• [Records]
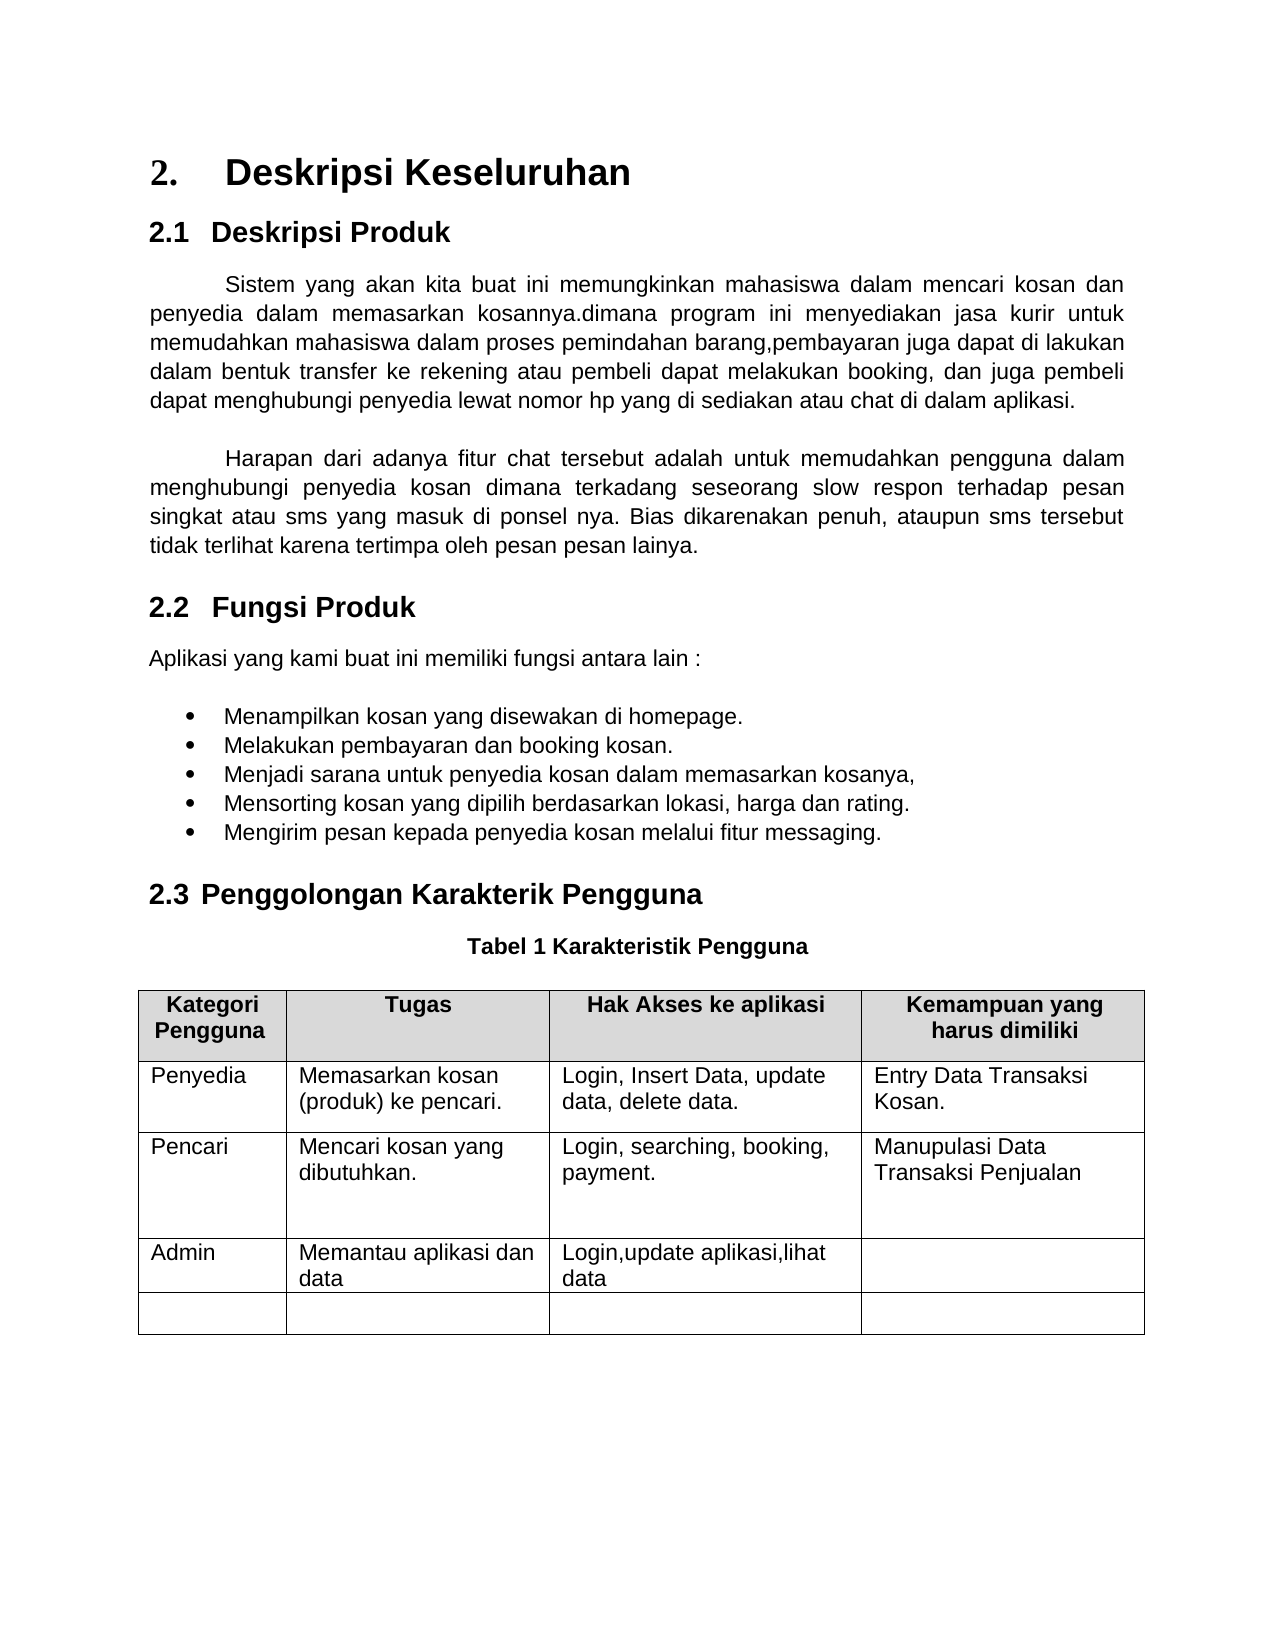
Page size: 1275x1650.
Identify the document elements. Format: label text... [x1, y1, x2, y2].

table_header Kategori Pengguna [139, 991, 286, 1061]
table_cell Manupulasi Data Transaksi Penjualan [862, 1133, 1144, 1238]
table_cell Login, Insert Data, update data, delete data. [550, 1062, 861, 1132]
text 2.1 Deskripsi Produk [148, 215, 1125, 249]
table_cell Memantau aplikasi dan data [287, 1239, 549, 1292]
list Menampilkan kosan yang disewakan di homepage. [186, 703, 1125, 729]
list Mensorting kosan yang dipilih berdasarkan lokasi, harga dan rating. [186, 790, 1125, 816]
table_cell Memasarkan kosan (produk) ke pencari. [287, 1062, 549, 1132]
text Aplikasi yang kami buat ini memiliki fungsi antara lain : [148, 645, 1125, 672]
table_cell Admin [139, 1239, 286, 1292]
table_cell Entry Data Transaksi Kosan. [862, 1062, 1144, 1132]
table_header Hak Akses ke aplikasi [550, 991, 861, 1061]
subtitle 2.2 Fungsi Produk [148, 589, 1125, 623]
table_cell [139, 1293, 286, 1334]
list Melakukan pembayaran dan booking kosan. [186, 732, 1125, 758]
text Harapan dari adanya fitur chat tersebut adalah untuk memudahkan pengguna dalam menghubungi penyedia kosan dimana terkadang seseorang slow respon terhadap pesan singkat atau sms yang masuk di ponsel nya. Bias dikarenakan penuh, ataupun sms tersebut tidak terlihat karena tertimpa oleh pesan pesan lainya. [149, 445, 1125, 558]
table_cell [862, 1239, 1144, 1292]
subtitle 2.3 Penggolongan Karakterik Pengguna [148, 877, 1125, 911]
table_header Kemampuan yang harus dimiliki [862, 991, 1144, 1061]
table_cell Pencari [139, 1133, 286, 1238]
table_cell [287, 1293, 549, 1334]
list Deskripsi Keseluruhan [150, 150, 1125, 193]
table_cell Penyedia [139, 1062, 286, 1132]
list Menjadi sarana untuk penyedia kosan dalam memasarkan kosanya, [186, 761, 1125, 787]
list Mengirim pesan kepada penyedia kosan melalui fitur messaging. [186, 819, 1125, 845]
text Tabel 1 Karakteristik Pengguna [150, 933, 1125, 959]
table_cell Login,update aplikasi,lihat data [550, 1239, 861, 1292]
table_cell [862, 1293, 1144, 1334]
table_header Tugas [287, 991, 549, 1061]
table_cell Mencari kosan yang dibutuhkan. [287, 1133, 549, 1238]
table_cell Login, searching, booking, payment. [550, 1133, 861, 1238]
text Sistem yang akan kita buat ini memungkinkan mahasiswa dalam mencari kosan dan penyedia dalam memasarkan kosannya.dimana program ini menyediakan jasa kurir untuk memudahkan mahasiswa dalam proses pemindahan barang,pembayaran juga dapat di lakukan dalam bentuk transfer ke rekening atau pembeli dapat melakukan booking, dan juga pembeli dapat menghubungi penyedia lewat nomor hp yang di sediakan atau chat di dalam aplikasi. [149, 271, 1125, 413]
table_cell [550, 1293, 861, 1334]
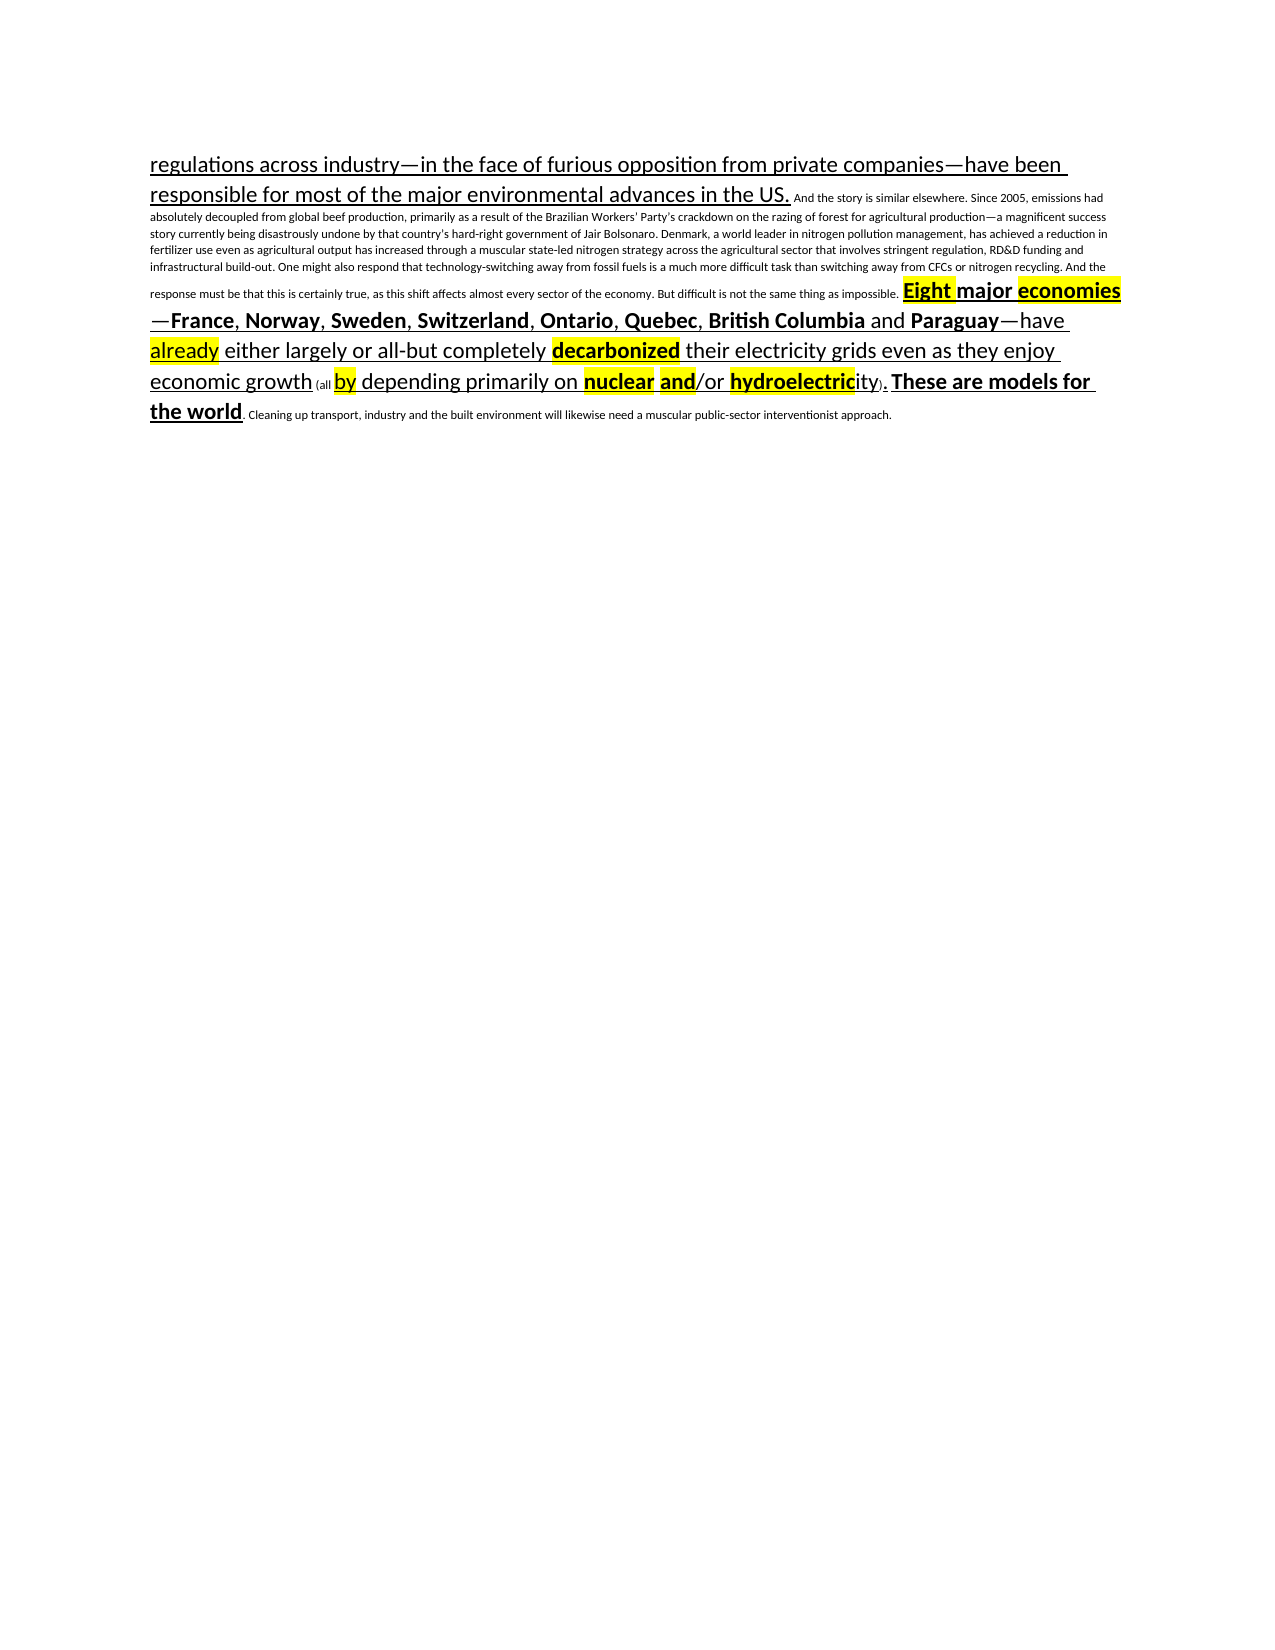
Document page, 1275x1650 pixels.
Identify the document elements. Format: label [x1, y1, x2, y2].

• [Task instructions]
What you hand back should match the entries above exactly, except that no picture appears.

• [Result of the task]
Page size: 1275x1650.
Identify the document elements. Format: label text... [x1, y1, x2, y2].

table_header Kategori Pengguna [139, 991, 286, 1061]
table_cell Manupulasi Data Transaksi Penjualan [862, 1133, 1144, 1238]
table_cell Login, Insert Data, update data, delete data. [550, 1062, 861, 1132]
text 2.1 Deskripsi Produk [148, 215, 1125, 249]
table_cell Memantau aplikasi dan data [287, 1239, 549, 1292]
list Menampilkan kosan yang disewakan di homepage. [186, 703, 1125, 729]
list Mensorting kosan yang dipilih berdasarkan lokasi, harga dan rating. [186, 790, 1125, 816]
table_cell Memasarkan kosan (produk) ke pencari. [287, 1062, 549, 1132]
text Aplikasi yang kami buat ini memiliki fungsi antara lain : [148, 645, 1125, 672]
table_cell Admin [139, 1239, 286, 1292]
table_cell Entry Data Transaksi Kosan. [862, 1062, 1144, 1132]
table_header Hak Akses ke aplikasi [550, 991, 861, 1061]
subtitle 2.2 Fungsi Produk [148, 589, 1125, 623]
table_cell [139, 1293, 286, 1334]
list Melakukan pembayaran dan booking kosan. [186, 732, 1125, 758]
text Harapan dari adanya fitur chat tersebut adalah untuk memudahkan pengguna dalam menghubungi penyedia kosan dimana terkadang seseorang slow respon terhadap pesan singkat atau sms yang masuk di ponsel nya. Bias dikarenakan penuh, ataupun sms tersebut tidak terlihat karena tertimpa oleh pesan pesan lainya. [149, 445, 1125, 558]
table_cell [862, 1239, 1144, 1292]
subtitle 2.3 Penggolongan Karakterik Pengguna [148, 877, 1125, 911]
table_header Kemampuan yang harus dimiliki [862, 991, 1144, 1061]
table_cell Pencari [139, 1133, 286, 1238]
table_cell [287, 1293, 549, 1334]
list Deskripsi Keseluruhan [150, 150, 1125, 193]
table_cell Penyedia [139, 1062, 286, 1132]
list Menjadi sarana untuk penyedia kosan dalam memasarkan kosanya, [186, 761, 1125, 787]
list Mengirim pesan kepada penyedia kosan melalui fitur messaging. [186, 819, 1125, 845]
text Tabel 1 Karakteristik Pengguna [150, 933, 1125, 959]
table_cell Login,update aplikasi,lihat data [550, 1239, 861, 1292]
table_cell [862, 1293, 1144, 1334]
table_header Tugas [287, 991, 549, 1061]
table_cell Mencari kosan yang dibutuhkan. [287, 1133, 549, 1238]
table_cell Login, searching, booking, payment. [550, 1133, 861, 1238]
text Sistem yang akan kita buat ini memungkinkan mahasiswa dalam mencari kosan dan penyedia dalam memasarkan kosannya.dimana program ini menyediakan jasa kurir untuk memudahkan mahasiswa dalam proses pemindahan barang,pembayaran juga dapat di lakukan dalam bentuk transfer ke rekening atau pembeli dapat melakukan booking, dan juga pembeli dapat menghubungi penyedia lewat nomor hp yang di sediakan atau chat di dalam aplikasi. [149, 271, 1125, 413]
table_cell [550, 1293, 861, 1334]
Document page, 1275x1650 pixels.
Identify the document elements. Format: label [x1, y1, x2, y2].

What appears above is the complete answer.